**OBJETIVO DEL EJERCICIO:** Prosigue el texto sobre la escuela a partir de su última oración.

#### TEXTO DE PARTIDA

Estudié en una escuela privilegiada, con patios inmensos como atrios de catedral y largos corredores arbolados en los que podíamos perdernos durante eternidades. No era privilegiada en el sentido de las escuelas para estudiantes de clases adineradas, lo era en el sentido del abolengo pedagógico, porque era una escuela pública, pero de esas a las que todo el mundo quiere entrar, una escuela que tenía historia y prestigio. Su comunidad de maestros era muy numerosa y diversa, desde las gentiles educadoras del kínder con sus mandiles impecables como hadas de cuento revoloteando en torno a sus pequeños pupilos, hasta los profesores de gesto adusto que mantenían a raya con su seriedad a los siempre exaltados jóvenes de la prepa. Conformaban todos un grupo muy grande y solemne que a veces nos parecía opresor y agobiante pero que siempre reconocíamos con la autoridad moral incuestionable de una dinastía gobernante.

########
#### CONTENIDO DE DATOS

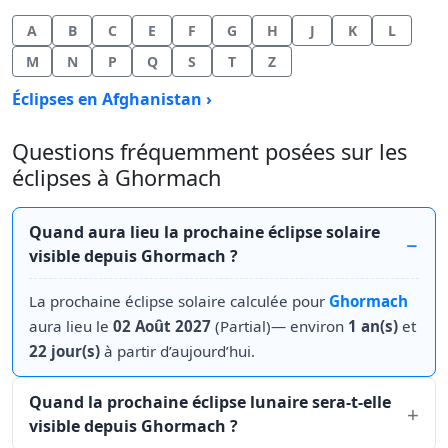
A
B
C
E
F
G
H
J
K
L
M
N
P
Q
S
T
Z
Éclipses en Afghanistan ›
Questions fréquemment posées sur les
éclipses à Ghormach
Quand aura lieu la prochaine éclipse solaire
visible depuis Ghormach ?
La prochaine éclipse solaire calculée pour
Ghormach
aura lieu le
02 Août 2027
(Partial)— environ
1 an(s)
et
22 jour(s)
à partir d’aujourd’hui.
Quand la prochaine éclipse lunaire sera-t-elle
visible depuis Ghormach ?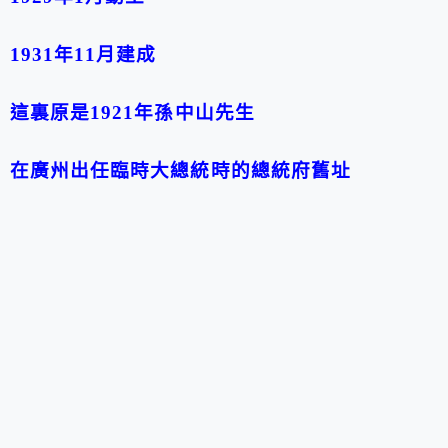
1931年11月建成
這裏原是1921年孫中山先生
在廣州出任臨時大總統時的總統府舊址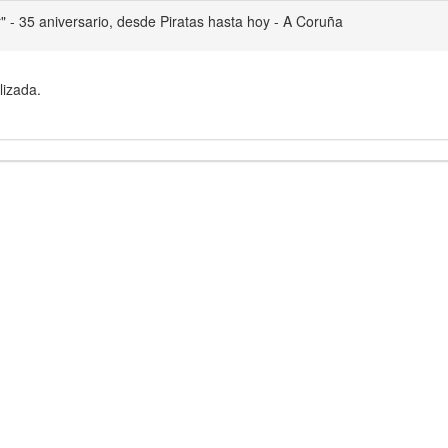
" - 35 aniversario, desde Piratas hasta hoy - A Coruña
lizada.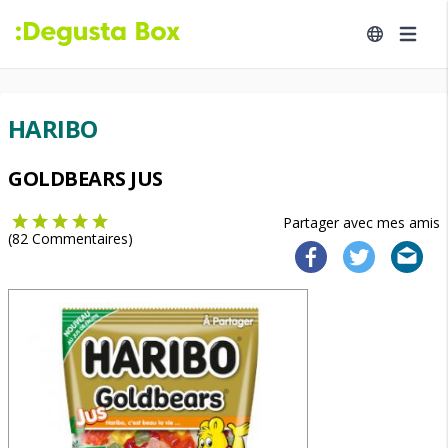
HARIBO
GOLDBEARS JUS
Partager avec mes amis
(
82
Commentaires)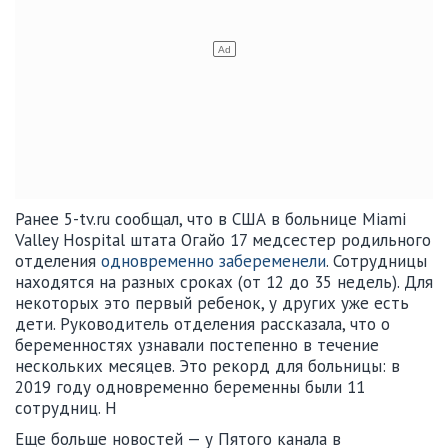
Ранее 5-tv.ru сообщал, что в США в больнице Miami
Valley Hospital штата Огайо 17 медсестер родильного
отделения
одновременно забеременели
. Сотрудницы
находятся на разных сроках (от 12 до 35 недель). Для
некоторых это первый ребенок, у других уже есть
дети. Руководитель отделения рассказала, что о
беременностях узнавали постепенно в течение
нескольких месяцев. Это рекорд для больницы: в
2019 году одновременно беременны были 11
сотрудниц. Н
Еще больше новостей — у Пятого канала в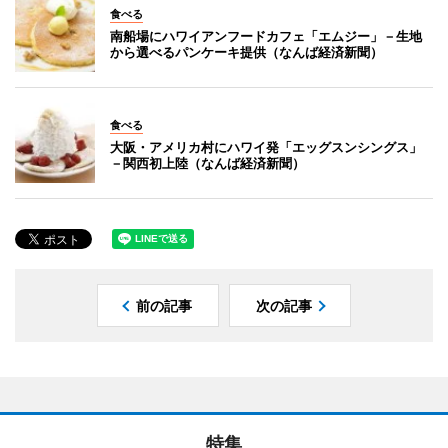
食べる
南船場にハワイアンフードカフェ「エムジー」－生地
から選べるパンケーキ提供（なんば経済新聞）
食べる
大阪・アメリカ村にハワイ発「エッグスンシングス」
－関西初上陸（なんば経済新聞）
前の記事
次の記事
特集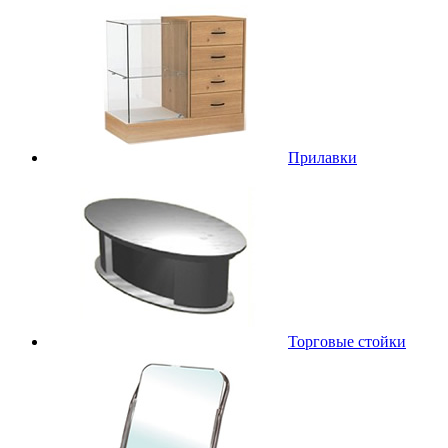
Прилавки
Торговые стойки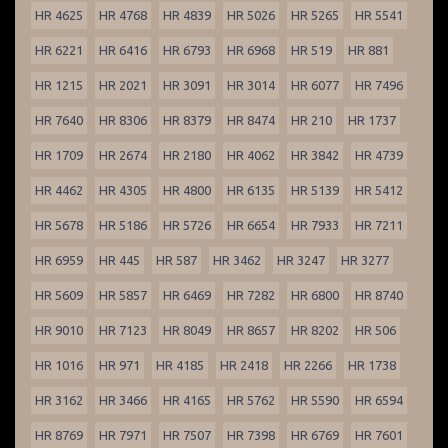
HR 4625
HR 4768
HR 4839
HR 5026
HR 5265
HR 5541
HR 6221
HR 6416
HR 6793
HR 6968
HR 519
HR 881
HR 1215
HR 2021
HR 3091
HR 3014
HR 6077
HR 7496
HR 7640
HR 8306
HR 8379
HR 8474
HR 210
HR 1737
HR 1709
HR 2674
HR 2180
HR 4062
HR 3842
HR 4739
HR 4462
HR 4305
HR 4800
HR 6135
HR 5139
HR 5412
HR 5678
HR 5186
HR 5726
HR 6654
HR 7933
HR 7211
HR 6959
HR 445
HR 587
HR 3462
HR 3247
HR 3277
HR 5609
HR 5857
HR 6469
HR 7282
HR 6800
HR 8740
HR 9010
HR 7123
HR 8049
HR 8657
HR 8202
HR 506
HR 1016
HR 971
HR 4185
HR 2418
HR 2266
HR 1738
HR 3162
HR 3466
HR 4165
HR 5762
HR 5590
HR 6594
HR 8769
HR 7971
HR 7507
HR 7398
HR 6769
HR 7601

########

**RESPUESTA:**
Los de la primaria eran como suelen ser los maestros de educación básica, soldados de a pie, fieles a su tarea, trabajando siempre más de ocho horas diarias y batallando en el campo de guerra con los cuadernos de los deberes, las faltas de ortografía y los temarios inabarcables de cada materia, todos sacrificados como héroes anónimos y militantes idólatras de alguna escuela pedagógica. Les teníamos cariño a algunos, de ese cariño que sólo se da a aquellos que han ido con nosotros al frente de guerra, los que se han enlodado a nuestro lado la cara y nos han sacado con sus propias manos del pozo inaudito de la ignorancia. A otros les teníamos miedo, temor del bueno, del que nace invariablemente de algún mito irresistible cuando se es niño, un mito que con los años se va volviendo leyenda escolar, pero que alguien algún día comprueba que no es verdad, porque los maestros son también humanos y se equivocan como nosotros y un día de tantos su humanidad se deja ver sin disfraces a través del cansancio o de la vejez.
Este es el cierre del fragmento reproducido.